*KUTIPAN DOKUMEN:*
Bentuknya bisa istinbath (menggali dari teks asal/dasar) maupun ilhâq (qiyas).
Pengertian istinbath al Ahkam di kalangan NU bukan mengambil hukum secara
langsung dari aslinya, yaitu al-Qur'an dan Sunnah akan tetapi—sesuai dengan
sikap dasar bermazhab—mentadbiqkan (memberlakukan) secara dinamis nash-nash
fuqaha dalam konteks permasalahan yang dicari hukumnya." (Kritik
Nalar Fiqih NU, hal. XV-XVI).

*PERINTAH LATIHAN:* Tolong tuliskan kembali bagian kutipan dokumen tentang istinbath dari "Pengertian istinbath al" sampai "NU, hal. XV-XVI)." tanpa mengubah satu kata pun.

*DATA TERSEDIA:*
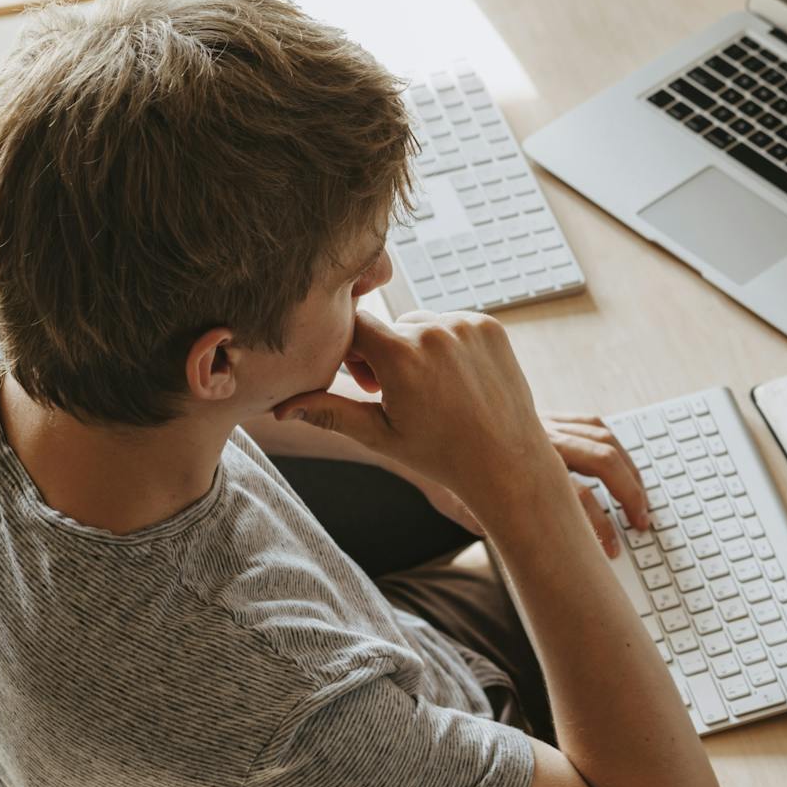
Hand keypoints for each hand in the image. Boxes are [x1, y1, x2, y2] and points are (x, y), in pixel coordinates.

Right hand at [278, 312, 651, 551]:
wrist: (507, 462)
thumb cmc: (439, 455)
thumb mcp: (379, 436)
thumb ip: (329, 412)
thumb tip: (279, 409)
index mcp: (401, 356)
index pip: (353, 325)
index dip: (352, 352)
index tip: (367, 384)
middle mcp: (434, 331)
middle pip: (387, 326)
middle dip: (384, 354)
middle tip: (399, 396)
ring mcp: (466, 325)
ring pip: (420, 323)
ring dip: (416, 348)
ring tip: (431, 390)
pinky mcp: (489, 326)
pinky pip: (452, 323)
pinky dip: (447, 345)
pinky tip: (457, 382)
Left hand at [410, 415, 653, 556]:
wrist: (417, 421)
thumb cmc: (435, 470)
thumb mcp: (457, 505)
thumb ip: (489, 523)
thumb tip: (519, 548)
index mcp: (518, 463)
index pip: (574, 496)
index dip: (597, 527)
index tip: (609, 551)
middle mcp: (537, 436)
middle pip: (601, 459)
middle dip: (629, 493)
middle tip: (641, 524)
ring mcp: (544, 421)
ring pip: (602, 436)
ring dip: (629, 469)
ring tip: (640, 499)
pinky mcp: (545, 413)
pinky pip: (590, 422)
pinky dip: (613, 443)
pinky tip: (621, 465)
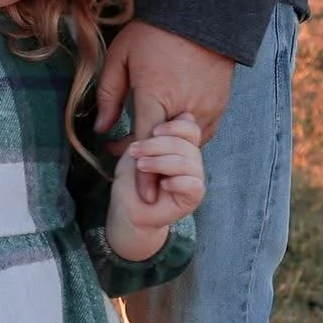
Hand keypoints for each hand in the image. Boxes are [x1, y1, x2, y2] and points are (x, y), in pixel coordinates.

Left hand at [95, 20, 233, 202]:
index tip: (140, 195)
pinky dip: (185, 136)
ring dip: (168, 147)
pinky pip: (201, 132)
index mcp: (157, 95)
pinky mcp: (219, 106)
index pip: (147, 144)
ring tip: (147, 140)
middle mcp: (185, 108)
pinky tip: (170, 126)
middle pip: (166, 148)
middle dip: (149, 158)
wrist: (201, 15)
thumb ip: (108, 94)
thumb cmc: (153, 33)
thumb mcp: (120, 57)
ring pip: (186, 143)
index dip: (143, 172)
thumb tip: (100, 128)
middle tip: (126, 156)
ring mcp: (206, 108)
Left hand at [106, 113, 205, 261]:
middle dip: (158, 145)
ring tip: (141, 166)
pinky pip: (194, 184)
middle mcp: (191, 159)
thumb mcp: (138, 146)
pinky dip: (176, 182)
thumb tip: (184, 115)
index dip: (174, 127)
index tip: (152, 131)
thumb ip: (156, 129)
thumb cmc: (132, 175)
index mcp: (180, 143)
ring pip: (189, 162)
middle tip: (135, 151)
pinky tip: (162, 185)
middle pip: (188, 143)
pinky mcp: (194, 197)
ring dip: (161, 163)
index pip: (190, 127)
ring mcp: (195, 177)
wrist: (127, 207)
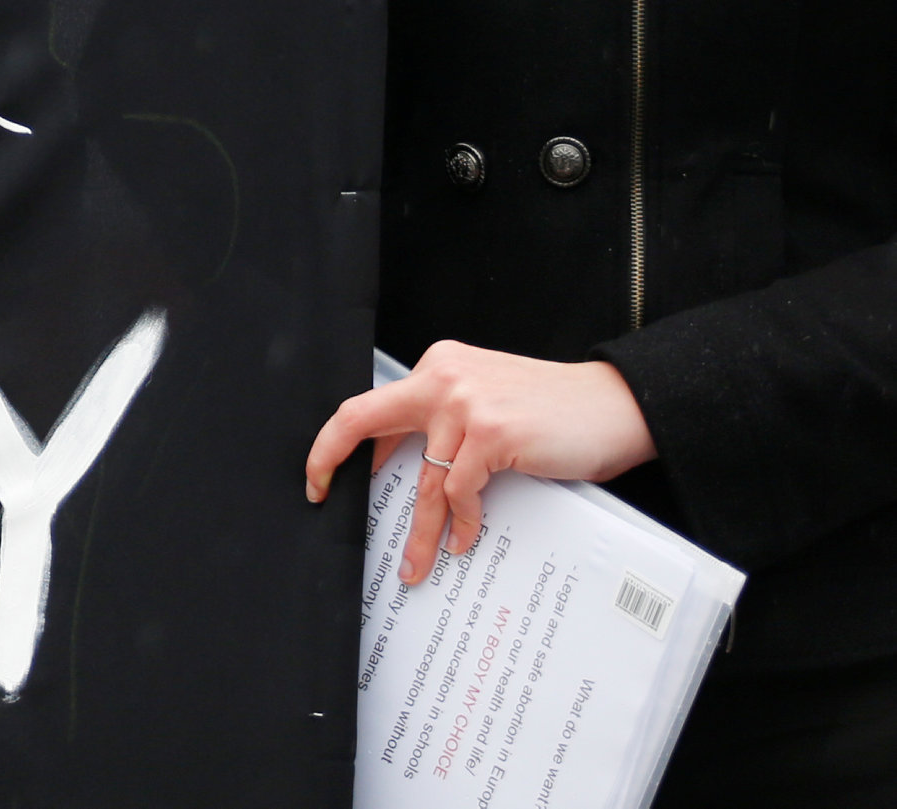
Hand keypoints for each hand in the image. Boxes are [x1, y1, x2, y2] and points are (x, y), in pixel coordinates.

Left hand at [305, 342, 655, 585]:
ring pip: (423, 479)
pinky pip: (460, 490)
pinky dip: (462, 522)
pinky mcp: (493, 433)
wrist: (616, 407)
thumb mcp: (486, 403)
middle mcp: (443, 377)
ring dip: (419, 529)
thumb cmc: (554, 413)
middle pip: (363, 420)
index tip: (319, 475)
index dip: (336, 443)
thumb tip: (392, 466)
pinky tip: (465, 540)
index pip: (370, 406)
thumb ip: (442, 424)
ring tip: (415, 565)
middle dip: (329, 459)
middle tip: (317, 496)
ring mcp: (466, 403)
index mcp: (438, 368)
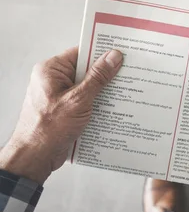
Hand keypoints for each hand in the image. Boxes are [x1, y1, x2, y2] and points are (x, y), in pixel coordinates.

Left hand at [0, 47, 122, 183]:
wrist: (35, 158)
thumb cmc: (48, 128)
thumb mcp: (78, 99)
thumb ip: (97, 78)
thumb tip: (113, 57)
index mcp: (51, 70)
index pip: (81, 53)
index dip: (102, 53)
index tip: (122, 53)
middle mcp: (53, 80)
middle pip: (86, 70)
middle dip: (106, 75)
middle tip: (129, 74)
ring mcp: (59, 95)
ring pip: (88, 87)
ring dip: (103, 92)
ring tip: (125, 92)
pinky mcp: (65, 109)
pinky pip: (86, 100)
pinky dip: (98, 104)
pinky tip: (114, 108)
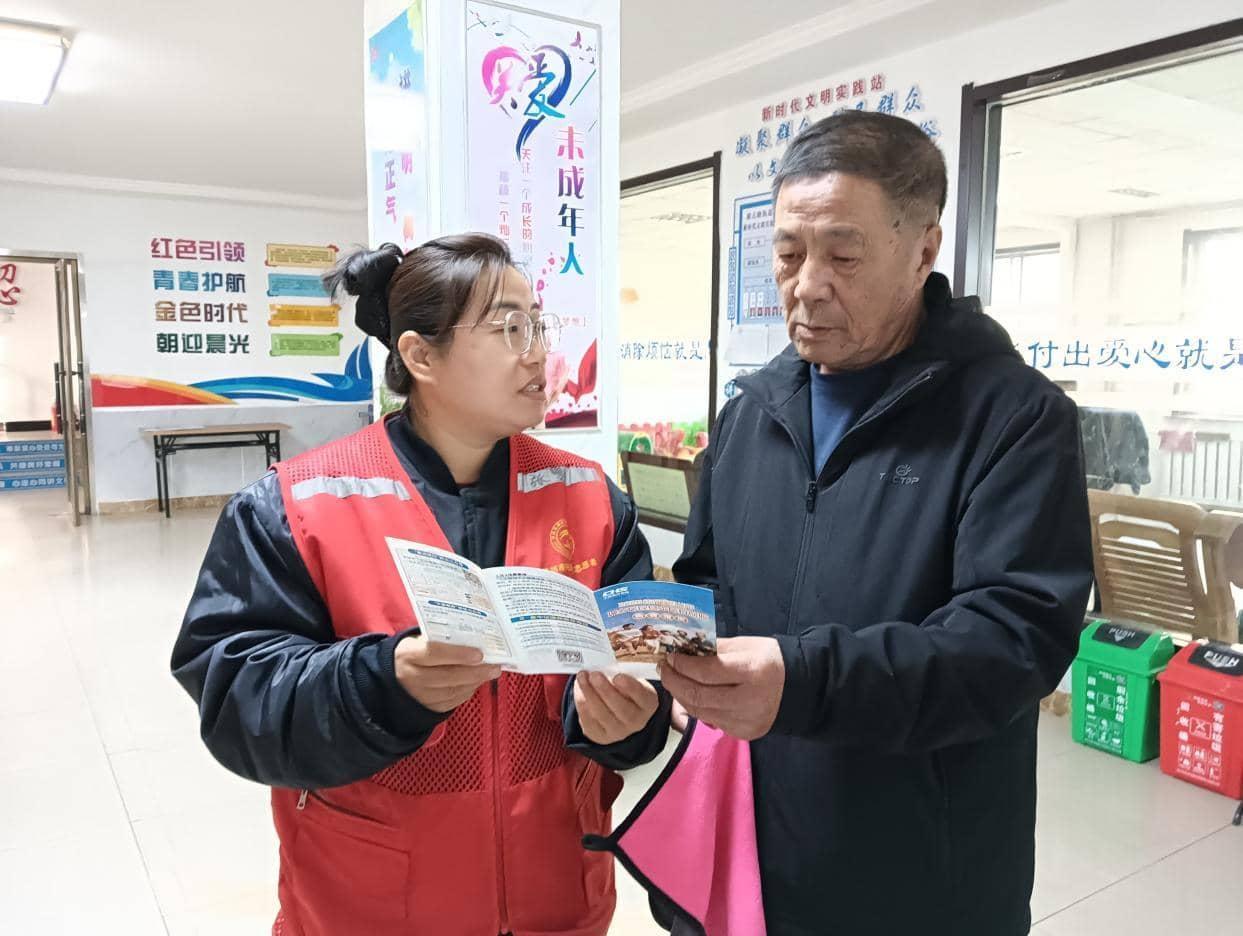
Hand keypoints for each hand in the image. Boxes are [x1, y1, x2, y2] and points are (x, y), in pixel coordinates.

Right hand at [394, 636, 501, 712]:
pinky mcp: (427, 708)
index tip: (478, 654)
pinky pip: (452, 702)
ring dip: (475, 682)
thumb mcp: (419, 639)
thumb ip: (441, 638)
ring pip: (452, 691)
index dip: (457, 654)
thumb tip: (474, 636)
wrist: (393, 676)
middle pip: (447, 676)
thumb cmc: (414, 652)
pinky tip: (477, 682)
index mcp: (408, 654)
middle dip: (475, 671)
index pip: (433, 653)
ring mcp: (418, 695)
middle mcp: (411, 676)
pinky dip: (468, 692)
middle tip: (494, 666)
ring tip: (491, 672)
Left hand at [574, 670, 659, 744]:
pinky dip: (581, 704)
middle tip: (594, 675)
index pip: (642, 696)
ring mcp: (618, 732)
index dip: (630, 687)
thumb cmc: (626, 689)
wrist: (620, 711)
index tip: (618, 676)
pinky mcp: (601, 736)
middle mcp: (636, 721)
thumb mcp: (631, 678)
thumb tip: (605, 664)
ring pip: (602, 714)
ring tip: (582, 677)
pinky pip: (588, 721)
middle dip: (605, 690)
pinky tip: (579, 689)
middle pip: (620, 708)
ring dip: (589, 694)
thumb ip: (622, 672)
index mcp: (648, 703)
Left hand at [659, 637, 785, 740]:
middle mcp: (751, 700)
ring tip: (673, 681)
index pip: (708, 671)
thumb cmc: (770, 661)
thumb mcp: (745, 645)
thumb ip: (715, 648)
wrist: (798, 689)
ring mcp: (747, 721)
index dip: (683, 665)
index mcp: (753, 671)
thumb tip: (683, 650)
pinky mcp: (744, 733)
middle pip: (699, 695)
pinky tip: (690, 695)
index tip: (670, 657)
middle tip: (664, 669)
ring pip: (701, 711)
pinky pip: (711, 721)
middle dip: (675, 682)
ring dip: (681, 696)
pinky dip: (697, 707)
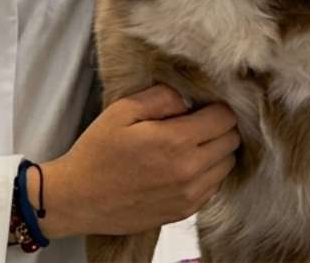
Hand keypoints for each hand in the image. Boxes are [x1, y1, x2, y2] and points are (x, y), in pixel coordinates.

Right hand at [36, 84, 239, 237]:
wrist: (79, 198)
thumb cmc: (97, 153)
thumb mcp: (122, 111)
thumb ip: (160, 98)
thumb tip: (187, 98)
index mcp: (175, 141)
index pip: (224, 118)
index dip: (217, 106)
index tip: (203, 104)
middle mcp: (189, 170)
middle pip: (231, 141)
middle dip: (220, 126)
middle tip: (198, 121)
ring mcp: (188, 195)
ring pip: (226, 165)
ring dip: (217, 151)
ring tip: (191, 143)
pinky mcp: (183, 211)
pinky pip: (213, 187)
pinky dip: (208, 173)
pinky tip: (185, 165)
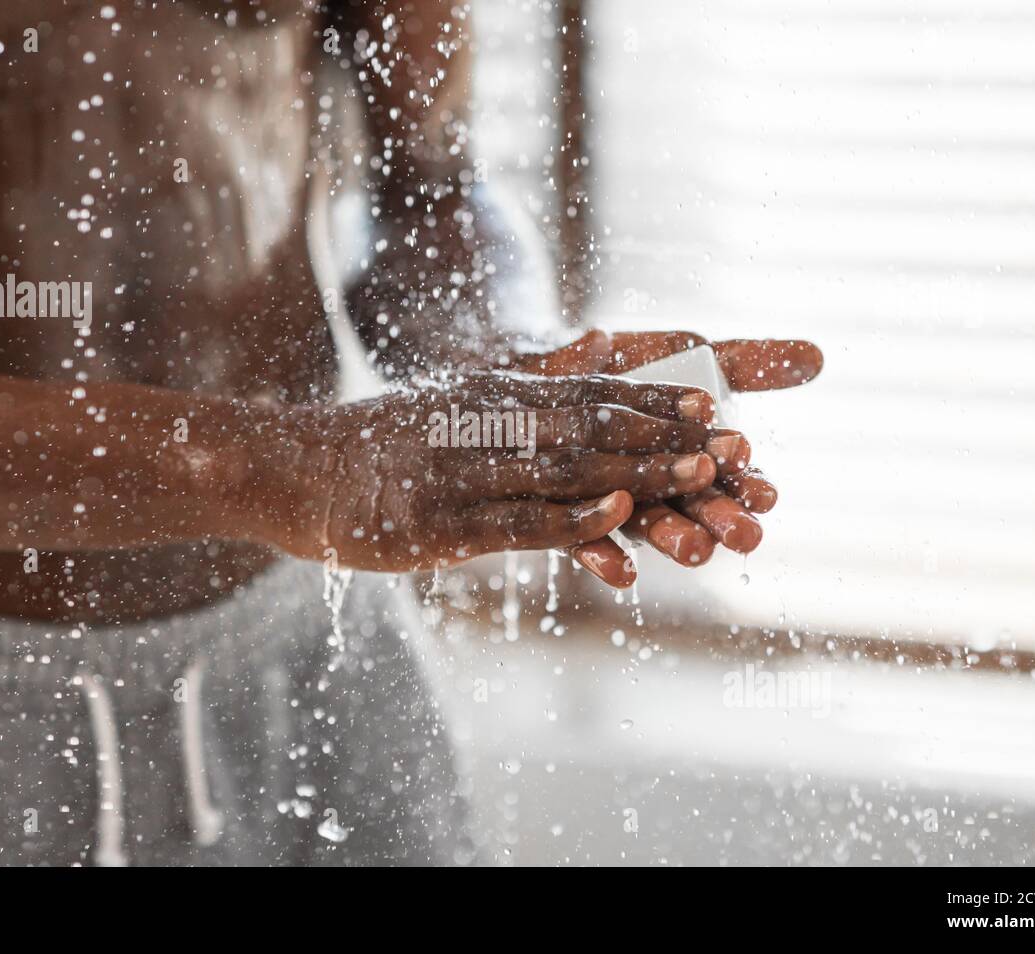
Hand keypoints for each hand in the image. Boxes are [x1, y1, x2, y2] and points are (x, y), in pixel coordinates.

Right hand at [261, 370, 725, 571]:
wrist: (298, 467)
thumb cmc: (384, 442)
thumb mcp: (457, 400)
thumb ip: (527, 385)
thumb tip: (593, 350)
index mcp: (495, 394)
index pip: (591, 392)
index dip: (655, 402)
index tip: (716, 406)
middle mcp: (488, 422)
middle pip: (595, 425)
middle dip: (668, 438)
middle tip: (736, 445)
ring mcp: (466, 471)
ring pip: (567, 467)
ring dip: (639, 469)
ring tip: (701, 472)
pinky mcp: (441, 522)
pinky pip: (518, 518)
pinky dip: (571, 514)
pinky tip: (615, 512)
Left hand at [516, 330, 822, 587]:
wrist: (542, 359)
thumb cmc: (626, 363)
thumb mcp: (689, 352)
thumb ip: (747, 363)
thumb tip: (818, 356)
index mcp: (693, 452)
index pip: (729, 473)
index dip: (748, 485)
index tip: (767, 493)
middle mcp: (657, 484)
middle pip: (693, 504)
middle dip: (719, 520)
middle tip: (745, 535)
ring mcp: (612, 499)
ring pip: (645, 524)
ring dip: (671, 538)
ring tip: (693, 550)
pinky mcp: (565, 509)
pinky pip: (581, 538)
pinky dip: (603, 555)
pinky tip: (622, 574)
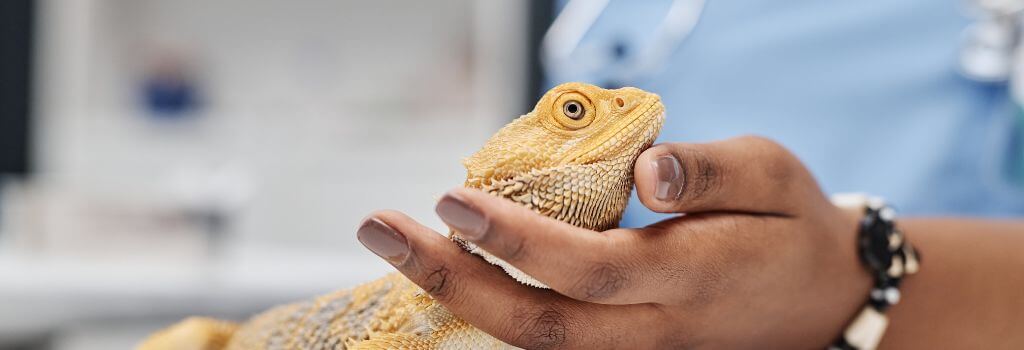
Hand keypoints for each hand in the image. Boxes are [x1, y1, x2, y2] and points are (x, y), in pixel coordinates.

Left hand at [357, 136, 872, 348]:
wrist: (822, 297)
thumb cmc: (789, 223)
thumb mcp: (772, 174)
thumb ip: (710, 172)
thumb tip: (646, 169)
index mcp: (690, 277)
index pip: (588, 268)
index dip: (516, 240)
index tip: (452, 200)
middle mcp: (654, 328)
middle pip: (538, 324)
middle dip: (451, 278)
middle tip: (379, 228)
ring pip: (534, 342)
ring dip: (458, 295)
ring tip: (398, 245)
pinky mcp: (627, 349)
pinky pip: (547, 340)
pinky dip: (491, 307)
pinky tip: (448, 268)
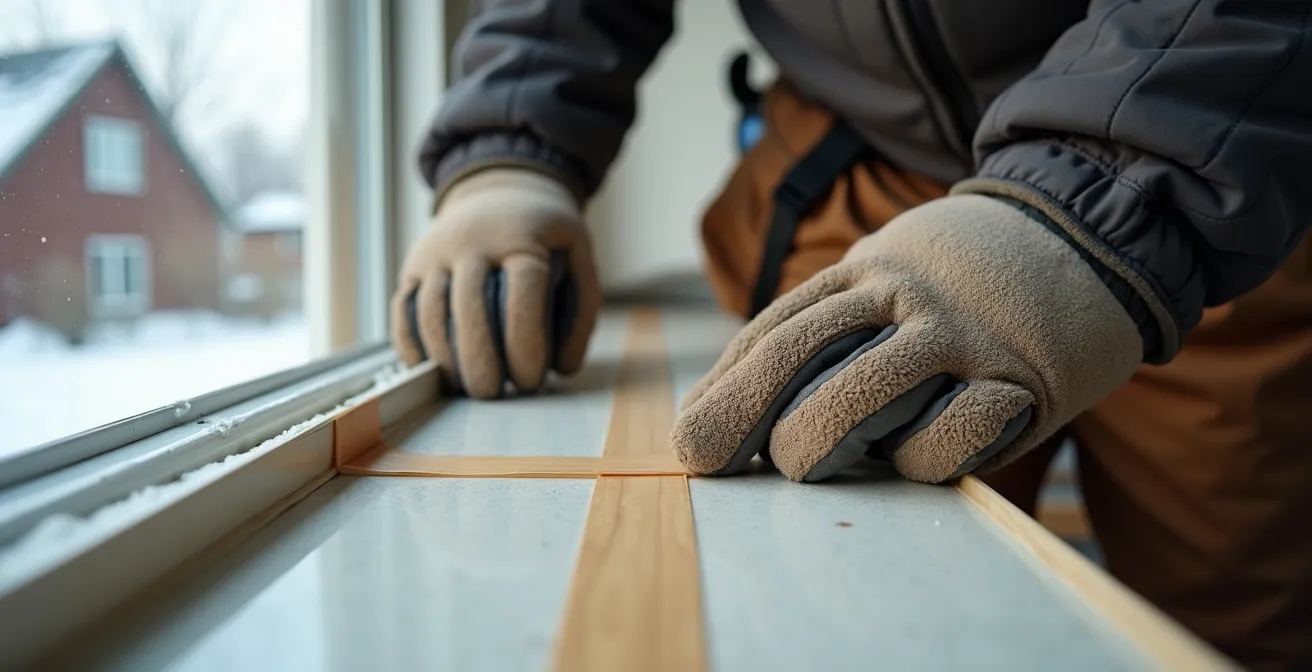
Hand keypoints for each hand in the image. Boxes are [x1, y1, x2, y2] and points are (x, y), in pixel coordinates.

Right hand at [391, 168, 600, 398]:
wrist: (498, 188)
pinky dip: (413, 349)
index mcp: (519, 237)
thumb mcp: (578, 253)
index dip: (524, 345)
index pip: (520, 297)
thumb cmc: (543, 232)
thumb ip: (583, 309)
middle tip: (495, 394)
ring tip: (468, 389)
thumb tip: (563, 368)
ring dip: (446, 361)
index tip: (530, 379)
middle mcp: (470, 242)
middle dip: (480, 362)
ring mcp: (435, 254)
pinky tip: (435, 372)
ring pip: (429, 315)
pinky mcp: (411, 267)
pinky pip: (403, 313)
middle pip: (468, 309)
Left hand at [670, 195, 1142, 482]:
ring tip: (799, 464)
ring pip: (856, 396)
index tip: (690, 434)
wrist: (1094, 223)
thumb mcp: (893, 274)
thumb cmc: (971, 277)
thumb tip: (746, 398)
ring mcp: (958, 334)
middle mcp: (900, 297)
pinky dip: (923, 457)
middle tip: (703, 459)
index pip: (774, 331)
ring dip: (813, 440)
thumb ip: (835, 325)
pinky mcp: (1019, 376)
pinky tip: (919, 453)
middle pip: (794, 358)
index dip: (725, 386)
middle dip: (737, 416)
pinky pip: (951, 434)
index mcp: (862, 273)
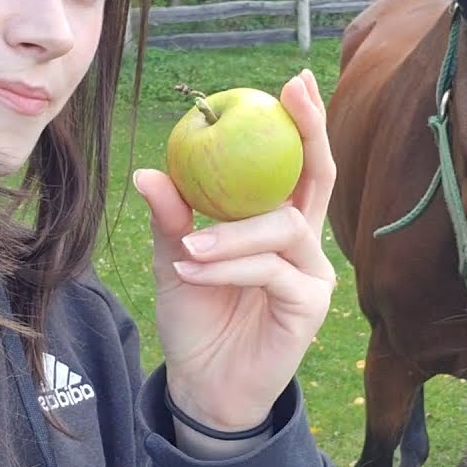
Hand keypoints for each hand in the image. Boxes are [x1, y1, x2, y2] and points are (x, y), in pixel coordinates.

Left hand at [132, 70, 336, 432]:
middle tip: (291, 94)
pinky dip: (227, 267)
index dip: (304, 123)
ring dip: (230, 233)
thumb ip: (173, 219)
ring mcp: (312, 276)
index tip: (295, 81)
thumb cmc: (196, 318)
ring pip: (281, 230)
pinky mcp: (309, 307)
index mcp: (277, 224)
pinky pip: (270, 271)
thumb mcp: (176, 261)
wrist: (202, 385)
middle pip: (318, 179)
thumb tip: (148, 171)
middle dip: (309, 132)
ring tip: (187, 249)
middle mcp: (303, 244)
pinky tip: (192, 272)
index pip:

*KOTAK JAWABAN:*
Pengertian istinbath al Ahkam di kalangan NU bukan mengambil hukum secara
langsung dari aslinya, yaitu al-Qur'an dan Sunnah akan tetapi—sesuai dengan
sikap dasar bermazhab—mentadbiqkan (memberlakukan) secara dinamis nash-nash
fuqaha dalam konteks permasalahan yang dicari hukumnya." (Kritik
Nalar Fiqih NU, hal. XV-XVI).